A new approach is proposed to assess the possible impacts of the global climate change on tropical cyclone (TC) tracks in the western North Pacific (WNP) basin. The idea is based on the premise that the future change of TC track characteristics is primarily determined by changes in large-scale environmental steering flows. It is demonstrated that the main characteristics of the current climatology of TC tracks can be derived from the climatological mean velocity field of TC motion by using a trajectory model. The climatological mean velocity of TC motion, which is composed of the large-scale steering and beta drift, is determined on each grid of the basin. The mean beta drift is estimated from the best track data, and the mean large-scale steering flow is computed from the NCEP/NCAR reanalysis for the current climate state. The derived mean beta drift agrees well with the results of previous observational and numerical studies in terms of its direction and magnitude. The outputs of experiments A2 and B2 of the Geophysical Fluid Dynamics Laboratory (GFDL) R30 climate model suggest that the subtropical high will be persistently weak over the western part of the WNP or shift eastward during July-September in response to the future climate change. By assuming that the mean beta drift in the future climate state is unchanged, the change in the general circulation by 2059 will decrease the TC activities in the WNP, but favor a northward shift of typical TC tracks.

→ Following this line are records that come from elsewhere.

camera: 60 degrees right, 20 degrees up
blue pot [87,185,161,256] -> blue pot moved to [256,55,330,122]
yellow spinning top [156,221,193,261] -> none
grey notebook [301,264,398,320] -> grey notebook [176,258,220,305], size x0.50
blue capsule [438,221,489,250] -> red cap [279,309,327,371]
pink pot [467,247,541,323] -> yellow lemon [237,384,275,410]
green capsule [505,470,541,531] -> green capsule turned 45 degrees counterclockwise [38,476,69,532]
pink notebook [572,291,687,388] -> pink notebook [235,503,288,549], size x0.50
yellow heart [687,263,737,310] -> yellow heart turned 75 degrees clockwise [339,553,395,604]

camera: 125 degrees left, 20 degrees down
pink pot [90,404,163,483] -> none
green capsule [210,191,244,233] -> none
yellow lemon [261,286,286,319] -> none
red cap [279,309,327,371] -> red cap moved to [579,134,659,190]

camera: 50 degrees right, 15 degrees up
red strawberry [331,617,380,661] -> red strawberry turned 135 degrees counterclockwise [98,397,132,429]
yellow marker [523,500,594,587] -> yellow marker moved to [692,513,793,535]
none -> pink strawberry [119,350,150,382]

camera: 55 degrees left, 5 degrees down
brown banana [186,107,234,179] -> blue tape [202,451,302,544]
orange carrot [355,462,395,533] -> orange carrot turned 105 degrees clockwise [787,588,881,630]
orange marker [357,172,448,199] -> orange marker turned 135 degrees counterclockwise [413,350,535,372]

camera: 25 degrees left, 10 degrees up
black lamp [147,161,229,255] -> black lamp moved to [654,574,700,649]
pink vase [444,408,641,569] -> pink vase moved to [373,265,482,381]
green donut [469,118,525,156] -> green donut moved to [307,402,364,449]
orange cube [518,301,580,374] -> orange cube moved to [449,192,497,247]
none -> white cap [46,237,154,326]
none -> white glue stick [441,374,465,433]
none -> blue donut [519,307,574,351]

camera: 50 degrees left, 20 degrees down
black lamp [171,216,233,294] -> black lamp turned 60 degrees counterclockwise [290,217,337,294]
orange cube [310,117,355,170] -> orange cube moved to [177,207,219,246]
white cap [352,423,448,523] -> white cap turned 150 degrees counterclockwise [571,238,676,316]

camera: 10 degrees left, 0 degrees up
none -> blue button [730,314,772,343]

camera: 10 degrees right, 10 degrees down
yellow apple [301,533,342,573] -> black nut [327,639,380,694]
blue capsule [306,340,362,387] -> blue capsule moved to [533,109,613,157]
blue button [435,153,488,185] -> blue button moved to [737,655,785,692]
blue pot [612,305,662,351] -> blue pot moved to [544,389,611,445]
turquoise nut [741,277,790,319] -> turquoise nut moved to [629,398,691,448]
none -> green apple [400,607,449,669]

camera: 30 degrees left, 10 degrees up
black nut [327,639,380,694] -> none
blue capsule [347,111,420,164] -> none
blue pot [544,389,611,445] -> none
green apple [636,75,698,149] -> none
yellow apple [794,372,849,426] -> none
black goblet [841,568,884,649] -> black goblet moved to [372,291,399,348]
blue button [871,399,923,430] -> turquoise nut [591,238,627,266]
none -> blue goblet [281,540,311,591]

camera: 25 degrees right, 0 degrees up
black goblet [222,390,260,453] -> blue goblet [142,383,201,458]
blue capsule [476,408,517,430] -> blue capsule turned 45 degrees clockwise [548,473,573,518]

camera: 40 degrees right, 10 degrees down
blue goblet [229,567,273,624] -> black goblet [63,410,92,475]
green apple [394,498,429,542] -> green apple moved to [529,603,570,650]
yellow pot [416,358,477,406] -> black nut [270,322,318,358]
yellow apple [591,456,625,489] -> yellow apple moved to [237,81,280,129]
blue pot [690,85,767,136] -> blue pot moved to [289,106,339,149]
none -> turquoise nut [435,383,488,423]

As a result, the storm activities in the South China Sea will decrease by about 12%, while the Japan region will experience an increase of TCs by 12-15%. During the period of 2000-2029, the tropical storms that affect the China region will increase by 5-6%, but return to the current level during 2030-2059. It is also suggested that, during the period of 2030-2059 tropical storms will more frequently affect Japan and the middle latitude region of China given that the formation locations remain the same as in the current climate state.